Genome-wide annotation and functional identification of aphid GLUT-like sugar transporters

Abstract

Background: Phloem feeding insects, such as aphids, feed almost continuously on plant phloem sap, a liquid diet that contains high concentrations of sucrose (a disaccharide comprising of glucose and fructose). To access the available carbon, aphids hydrolyze sucrose in the gut lumen and transport its constituent monosaccharides, glucose and fructose. Although sugar transport plays a critical role in aphid nutrition, the molecular basis of sugar transport in aphids, and more generally across all insects, remains poorly characterized. Here, using the latest release of the pea aphid, Acyrthosiphon pisum, genome we provide an updated gene annotation and expression profile of putative sugar transporters.
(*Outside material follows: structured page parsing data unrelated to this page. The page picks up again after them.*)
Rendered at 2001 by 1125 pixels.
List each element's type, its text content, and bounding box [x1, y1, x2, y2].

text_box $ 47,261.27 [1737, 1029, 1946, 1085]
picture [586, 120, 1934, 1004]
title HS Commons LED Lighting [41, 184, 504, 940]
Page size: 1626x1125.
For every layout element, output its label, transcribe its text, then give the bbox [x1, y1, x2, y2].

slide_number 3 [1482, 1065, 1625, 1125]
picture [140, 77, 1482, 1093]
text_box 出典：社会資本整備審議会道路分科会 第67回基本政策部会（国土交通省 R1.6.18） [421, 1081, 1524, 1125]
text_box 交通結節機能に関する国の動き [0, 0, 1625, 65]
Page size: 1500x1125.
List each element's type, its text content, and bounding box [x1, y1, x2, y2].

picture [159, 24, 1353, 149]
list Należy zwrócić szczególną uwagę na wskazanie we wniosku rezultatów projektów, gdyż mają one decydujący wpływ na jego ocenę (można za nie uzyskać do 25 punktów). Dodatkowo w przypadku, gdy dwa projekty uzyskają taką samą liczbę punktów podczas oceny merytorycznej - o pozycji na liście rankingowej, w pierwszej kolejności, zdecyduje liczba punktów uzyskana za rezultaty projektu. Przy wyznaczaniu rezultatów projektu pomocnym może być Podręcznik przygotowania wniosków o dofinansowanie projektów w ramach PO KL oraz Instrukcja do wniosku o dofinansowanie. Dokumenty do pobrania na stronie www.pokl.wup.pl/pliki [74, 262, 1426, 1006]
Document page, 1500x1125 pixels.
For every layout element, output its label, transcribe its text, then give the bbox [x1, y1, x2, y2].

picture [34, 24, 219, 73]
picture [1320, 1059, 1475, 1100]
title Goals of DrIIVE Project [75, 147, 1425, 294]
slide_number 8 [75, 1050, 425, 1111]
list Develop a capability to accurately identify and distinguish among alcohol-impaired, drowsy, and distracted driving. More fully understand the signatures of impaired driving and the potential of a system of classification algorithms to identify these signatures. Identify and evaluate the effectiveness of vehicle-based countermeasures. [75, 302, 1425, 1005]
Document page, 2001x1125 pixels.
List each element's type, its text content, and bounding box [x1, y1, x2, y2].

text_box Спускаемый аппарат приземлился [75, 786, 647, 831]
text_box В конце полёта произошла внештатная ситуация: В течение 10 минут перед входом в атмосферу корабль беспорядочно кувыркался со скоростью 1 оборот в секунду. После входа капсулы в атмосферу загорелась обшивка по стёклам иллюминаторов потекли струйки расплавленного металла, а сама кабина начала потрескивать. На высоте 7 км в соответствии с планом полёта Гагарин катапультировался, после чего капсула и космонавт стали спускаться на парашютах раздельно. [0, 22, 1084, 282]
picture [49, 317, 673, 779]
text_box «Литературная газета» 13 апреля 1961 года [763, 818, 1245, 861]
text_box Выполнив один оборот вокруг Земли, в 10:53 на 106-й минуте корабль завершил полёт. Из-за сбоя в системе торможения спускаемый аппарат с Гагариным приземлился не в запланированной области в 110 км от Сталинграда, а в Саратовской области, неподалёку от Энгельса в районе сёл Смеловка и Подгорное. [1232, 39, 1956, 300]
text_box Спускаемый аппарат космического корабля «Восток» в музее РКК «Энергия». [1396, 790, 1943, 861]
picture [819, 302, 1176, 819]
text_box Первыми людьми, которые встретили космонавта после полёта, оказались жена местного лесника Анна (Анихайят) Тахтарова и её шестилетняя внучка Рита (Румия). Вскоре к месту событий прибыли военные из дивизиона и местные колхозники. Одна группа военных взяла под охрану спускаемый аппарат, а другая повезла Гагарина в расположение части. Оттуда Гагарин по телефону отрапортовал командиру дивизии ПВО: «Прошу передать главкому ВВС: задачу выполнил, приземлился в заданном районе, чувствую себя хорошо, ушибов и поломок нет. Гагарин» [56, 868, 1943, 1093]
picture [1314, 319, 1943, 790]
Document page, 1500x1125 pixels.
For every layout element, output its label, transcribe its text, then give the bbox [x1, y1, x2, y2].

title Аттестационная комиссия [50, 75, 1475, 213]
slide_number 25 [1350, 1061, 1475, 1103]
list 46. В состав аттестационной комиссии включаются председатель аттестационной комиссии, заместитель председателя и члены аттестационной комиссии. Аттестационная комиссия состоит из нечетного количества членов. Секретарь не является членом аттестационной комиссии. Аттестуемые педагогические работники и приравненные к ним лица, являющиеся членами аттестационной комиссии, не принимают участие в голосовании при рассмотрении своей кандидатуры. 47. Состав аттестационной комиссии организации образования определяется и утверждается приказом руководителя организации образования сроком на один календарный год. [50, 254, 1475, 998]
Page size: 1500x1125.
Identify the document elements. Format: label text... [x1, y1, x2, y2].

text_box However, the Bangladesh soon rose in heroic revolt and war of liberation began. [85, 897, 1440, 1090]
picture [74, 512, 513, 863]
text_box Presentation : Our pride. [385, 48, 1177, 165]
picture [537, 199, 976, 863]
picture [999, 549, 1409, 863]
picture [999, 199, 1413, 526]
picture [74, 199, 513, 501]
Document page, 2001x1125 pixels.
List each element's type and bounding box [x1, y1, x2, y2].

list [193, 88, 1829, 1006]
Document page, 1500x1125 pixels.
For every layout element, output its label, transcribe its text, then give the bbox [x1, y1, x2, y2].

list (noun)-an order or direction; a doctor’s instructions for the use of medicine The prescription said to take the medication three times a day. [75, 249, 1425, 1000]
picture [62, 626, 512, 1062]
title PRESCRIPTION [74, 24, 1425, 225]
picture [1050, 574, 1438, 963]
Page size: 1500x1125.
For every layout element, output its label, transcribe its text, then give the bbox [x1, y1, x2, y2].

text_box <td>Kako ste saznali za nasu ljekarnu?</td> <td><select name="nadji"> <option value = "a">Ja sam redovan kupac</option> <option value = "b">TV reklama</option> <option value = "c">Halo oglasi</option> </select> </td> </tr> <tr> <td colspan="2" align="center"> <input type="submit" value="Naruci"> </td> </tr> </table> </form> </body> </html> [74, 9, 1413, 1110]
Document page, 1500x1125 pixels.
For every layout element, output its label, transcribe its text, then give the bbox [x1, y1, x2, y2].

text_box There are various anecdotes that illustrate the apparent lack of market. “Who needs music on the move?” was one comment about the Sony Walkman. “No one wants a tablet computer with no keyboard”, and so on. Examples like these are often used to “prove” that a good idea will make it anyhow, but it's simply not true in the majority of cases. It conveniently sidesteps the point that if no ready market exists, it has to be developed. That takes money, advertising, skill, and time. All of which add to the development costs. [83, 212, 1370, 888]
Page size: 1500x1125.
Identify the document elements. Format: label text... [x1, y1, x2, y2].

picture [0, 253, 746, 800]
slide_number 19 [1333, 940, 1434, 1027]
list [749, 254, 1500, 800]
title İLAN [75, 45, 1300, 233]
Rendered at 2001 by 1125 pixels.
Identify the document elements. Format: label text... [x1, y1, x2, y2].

Finally, gut expressed sugar transporters are functionally expressed in yeast and screened for glucose and fructose transport activity. Results: In this study, using a de novo approach, we identified 19 sugar porter (SP) family transporters in the A. pisum genome. Gene expression analysis, based on 214, 834 A. pisum expressed sequence tags, supports 17 sugar porter family transporters being actively expressed in adult female aphids. Further analysis, using quantitative PCR identifies 4 transporters, A. pisum sugar transporter 1, 3, 4 and 9 (ApST1, ApST3, ApST4 and ApST9) as highly expressed and/or enriched in gut tissue. When expressed in a Saccharomyces cerevisiae hexose transporter deletion mutant (strain EBY.VW4000), only ApST3 (previously characterized) and ApST4 (reported here) transport glucose and fructose resulting in functional rescue of the yeast mutant. Here we characterize ApST4, a 491 amino acid protein, with 12 predicted transmembrane regions, as a facilitative glucose/fructose transporter. Finally, phylogenetic reconstruction reveals that ApST4, and related, as yet uncharacterized insect transporters are phylogenetically closely related to human GLUT (SLC2A) class I facilitative glucose/fructose transporters. Conclusions: The gut enhanced expression of ApST4, and the transport specificity of its product is consistent with ApST4 functioning as a gut glucose/fructose transporter. Here, we hypothesize that both ApST3 (reported previously) and ApST4 (reported here) function at the gut interface to import glucose and fructose from the gut lumen.